El estado de Texas ha ofrecido más de 500 hectáreas de terreno cerca de la frontera con México al Gobierno del presidente electo de Estados Unidos, Donald Trump, para establecer un gran centro de detención destinado a su plan de deportaciones masivas.
En una carta dirigida al Departamento de Seguridad Nacional (DHS), la Oficina General de Tierras de Texas propuso que un terreno de 567 hectáreas en el condado de Starr, atravesado por el río Grande, sea utilizado para «procesar, detener y coordinar» las deportaciones de migrantes indocumentados.

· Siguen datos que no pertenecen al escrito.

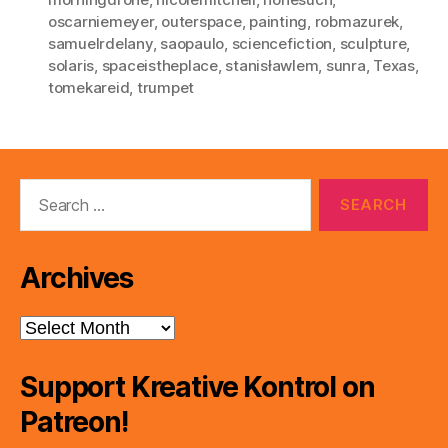
oscarniemeyer
,
outerspace
,
painting
,
robmazurek
,
samuelrdelany
,
saopaulo
,
sciencefiction
,
sculpture
,
solaris
,
spaceistheplace
,
stanisławlem
,
sunra
,
Texas
,
tomekareid
,
trumpet
Search
for:
Archives
Archives
Support Kreative Kontrol on
Patreon!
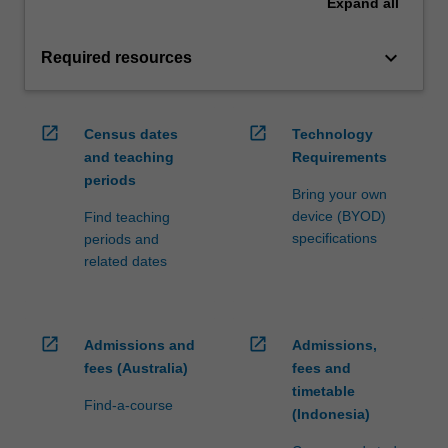
Expand
all
keyboard_arrow_down
Required resources
open_in_new
open_in_new
Census dates
Technology
and teaching
Requirements
periods
Bring your own
device (BYOD)
Find teaching
specifications
periods and
related dates
open_in_new
open_in_new
Admissions and
Admissions,
fees (Australia)
fees and
timetable
Find-a-course
(Indonesia)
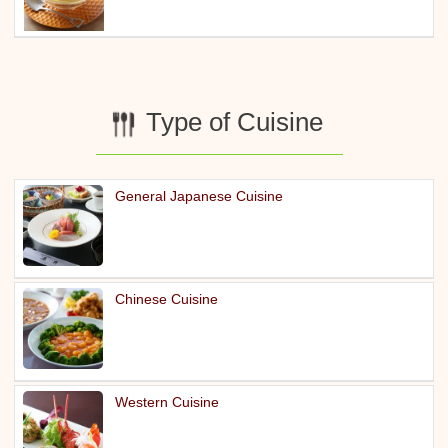
Type of Cuisine
General Japanese Cuisine
Chinese Cuisine
Western Cuisine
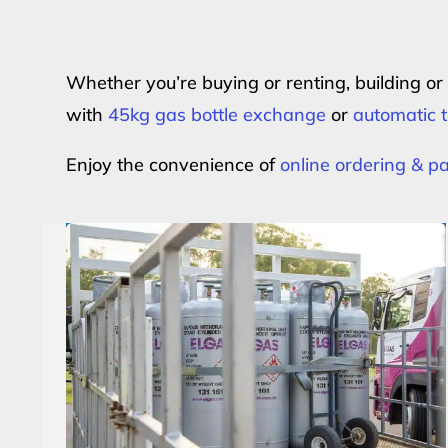
Whether you’re buying or renting, building o
with
45kg gas bottle exchange
or
automatic t
Enjoy the convenience of
online ordering & 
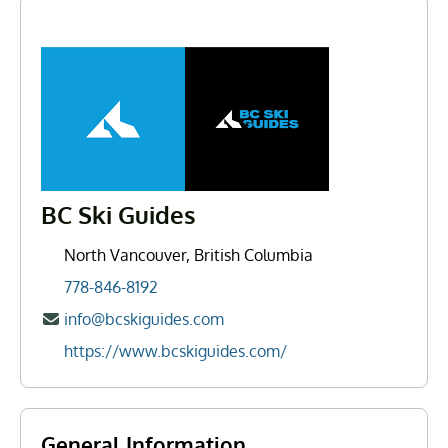
BC Ski Guides
North Vancouver, British Columbia
778-846-8192
info@bcskiguides.com
https://www.bcskiguides.com/
General Information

Un terreno estratégico con historia agrícola
El lote, adquirido por el estado a finales de octubre, actualmente es una granja de cultivos que incluye cebollas, canola, girasoles, maíz y algodón. No se ha esclarecido qué sucederá con esta producción en caso de que el terreno sea cedido al Gobierno federal. Texas planea utilizar esta ubicación no solo para centros de detención, sino también para reforzar la seguridad fronteriza y ampliar el muro fronterizo.
Deportaciones masivas: una promesa de campaña
Donald Trump ha prometido implementar la mayor «deportación masiva» en la historia de Estados Unidos, con el objetivo de remover a más de 11 millones de migrantes sin estatus legal. Su equipo ya evalúa posibles ubicaciones y colabora con empresas privadas de prisiones para aumentar la capacidad de detención.
Esta medida ha generado un intenso debate, dado el impacto económico y social que podría tener en la región y el país.